• [Extract to read]:
————

Of course if your intentions are just to relax at the beach and stay local, then a car or tours will not be necessary. Plan to visit the French Riviera in Provence for the nicest beaches and little need for a car. Nice and Cannes are both easy cities to stay in on the French Riviera where a car would not be required.
Provence-Alpes-Cotedazur is a vast region, meaning the options for accommodations are expansive. Depending on the length of your trip, I would recommend picking a few places as a home base and then using a car to take advantage of visiting all the region has to offer.
Marseille is one of the two main cities in Provence and has its own airport. The city itself is busier and does not have the charm some of the smaller towns more inland offer. With this in mind, only stay in Marseille if it is for convenience directly before or after traveling to the region. For other nights, choose from the options below for a more delightful experience.
Located 30 minutes NW of Marseille, Aix-en-Provence (pronounced “X”) is not as large as Marseille but still feels like a small city. The city centre has lots of shopping, restaurants, wine bars, and cafes. The town itself is very centrally located and can accommodate daytrips to visit the wine regions around Provence, other small towns (Avignon, Gordes, Lourmarin, etc.), the Verdon Gorge, Lavender fields, Cassis, and Les Calanques. This makes it a great option for a home base for a few nights if you prefer not to move around to different accommodations.
In summary, Aix-en-Provence is nicer than Marseille, but not as cute and quaint as Avignon or other small villages.

————

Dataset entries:
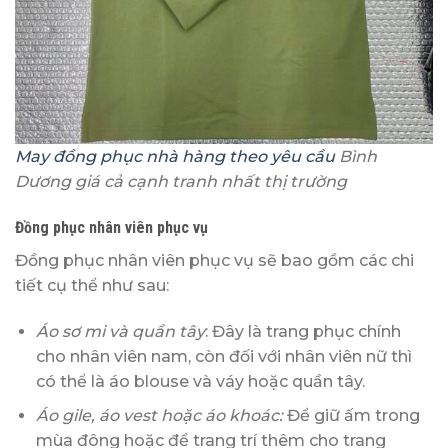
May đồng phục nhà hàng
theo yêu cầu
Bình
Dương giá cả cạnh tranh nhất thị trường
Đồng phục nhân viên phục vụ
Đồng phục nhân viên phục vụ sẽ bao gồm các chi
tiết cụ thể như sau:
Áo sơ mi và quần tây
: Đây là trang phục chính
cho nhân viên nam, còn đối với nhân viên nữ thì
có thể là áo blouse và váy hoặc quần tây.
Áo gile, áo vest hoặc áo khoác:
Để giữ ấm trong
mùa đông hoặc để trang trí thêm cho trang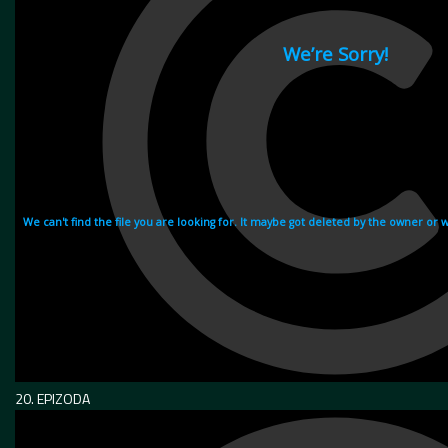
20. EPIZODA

————

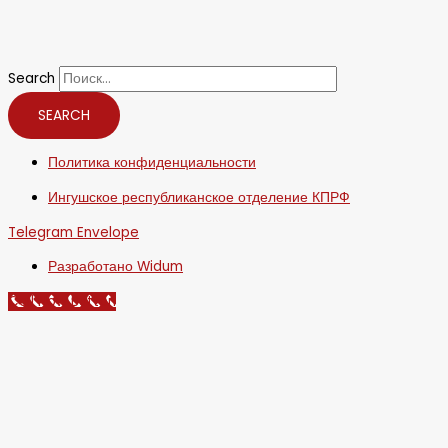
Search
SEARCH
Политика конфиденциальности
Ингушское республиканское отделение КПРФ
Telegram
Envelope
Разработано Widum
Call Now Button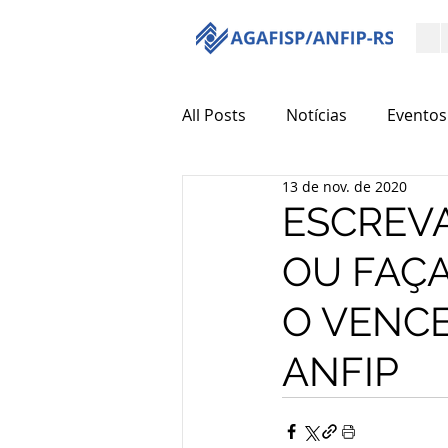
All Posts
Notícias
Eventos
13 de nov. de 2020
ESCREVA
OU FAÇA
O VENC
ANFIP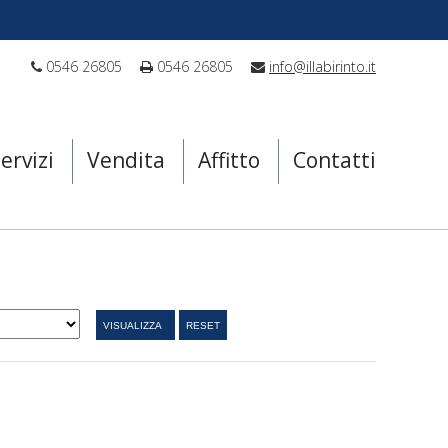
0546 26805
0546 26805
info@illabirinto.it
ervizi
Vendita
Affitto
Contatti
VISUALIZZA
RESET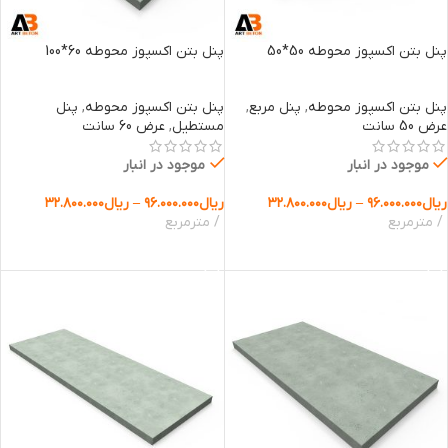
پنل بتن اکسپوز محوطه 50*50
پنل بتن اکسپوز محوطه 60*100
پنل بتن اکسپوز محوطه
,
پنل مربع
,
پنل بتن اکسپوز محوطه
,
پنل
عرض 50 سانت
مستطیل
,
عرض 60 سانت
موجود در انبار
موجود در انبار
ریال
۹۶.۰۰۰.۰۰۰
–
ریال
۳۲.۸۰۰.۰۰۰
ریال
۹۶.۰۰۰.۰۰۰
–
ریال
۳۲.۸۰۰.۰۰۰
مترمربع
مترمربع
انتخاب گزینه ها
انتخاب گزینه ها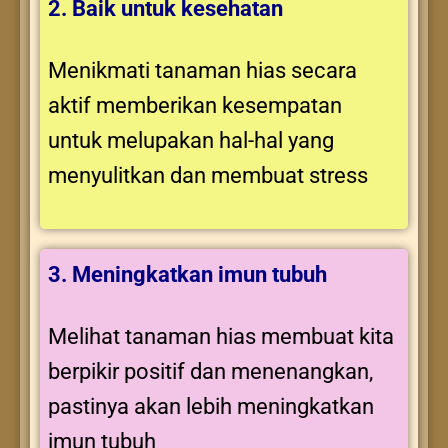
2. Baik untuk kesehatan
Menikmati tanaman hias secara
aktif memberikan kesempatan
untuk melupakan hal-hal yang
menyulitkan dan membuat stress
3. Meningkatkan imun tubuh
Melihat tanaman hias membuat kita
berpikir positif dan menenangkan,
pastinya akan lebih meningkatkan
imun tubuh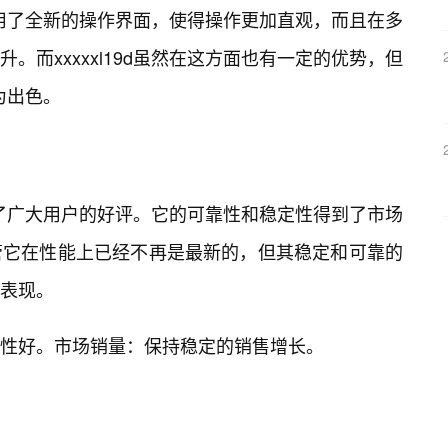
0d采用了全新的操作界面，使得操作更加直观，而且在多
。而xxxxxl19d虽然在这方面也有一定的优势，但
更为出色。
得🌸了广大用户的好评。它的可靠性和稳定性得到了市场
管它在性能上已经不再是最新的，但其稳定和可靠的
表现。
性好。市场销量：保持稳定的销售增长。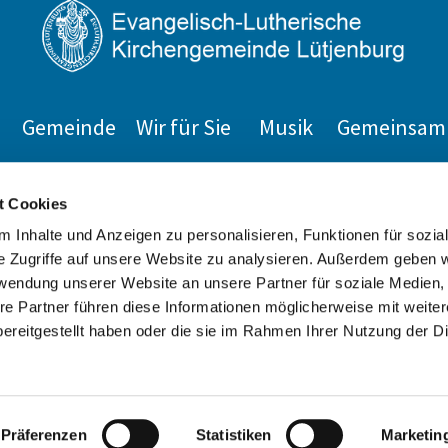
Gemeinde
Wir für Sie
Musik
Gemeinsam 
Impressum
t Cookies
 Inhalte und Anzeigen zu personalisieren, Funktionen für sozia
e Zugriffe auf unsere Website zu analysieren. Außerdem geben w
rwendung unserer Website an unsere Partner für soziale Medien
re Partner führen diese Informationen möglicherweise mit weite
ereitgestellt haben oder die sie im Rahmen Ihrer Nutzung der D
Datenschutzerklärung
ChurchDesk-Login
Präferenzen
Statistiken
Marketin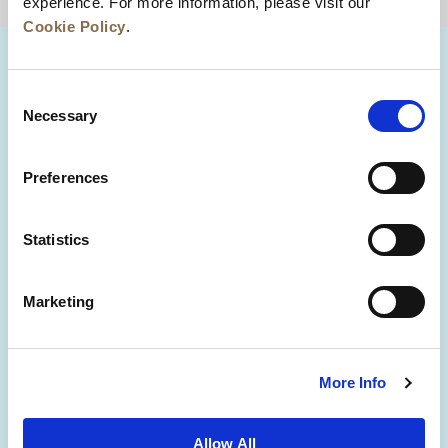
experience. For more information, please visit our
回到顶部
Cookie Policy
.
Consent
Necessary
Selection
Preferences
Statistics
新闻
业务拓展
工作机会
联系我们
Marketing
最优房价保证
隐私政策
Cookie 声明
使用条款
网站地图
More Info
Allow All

————

• [Tasks to complete]:
1 - In the Provence travel text, rewrite the part between "Of course if" and "has to offer.", inclusive, changing "Provence-Alpes-Cotedazur" to "Provence-Alpes-Côte d'Azur".
2 - Summarize the Provence travel text in two sentences.

• [Task-by-task answers]:
1 -
Of course if your intentions are just to relax at the beach and stay local, then a car or tours will not be necessary. Plan to visit the French Riviera in Provence for the nicest beaches and little need for a car. Nice and Cannes are both easy cities to stay in on the French Riviera where a car would not be required.
Provence-Alpes-Côte d'Azur is a vast region, meaning the options for accommodations are expansive. Depending on the length of your trip, I would recommend picking a few places as a home base and then using a car to take advantage of visiting all the region has to offer.

2 - For a relaxing beach stay, Nice and Cannes on the French Riviera work well without a car, while the vast wider region suits choosing a few home bases and using a car to explore. Marseille is best only for nights directly before or after traveling to the region, whereas centrally located Aix-en-Provence, nicer than Marseille but less quaint than Avignon or other small villages, makes a good base for day trips to wine regions, small towns, the Verdon Gorge, lavender fields, Cassis, and Les Calanques.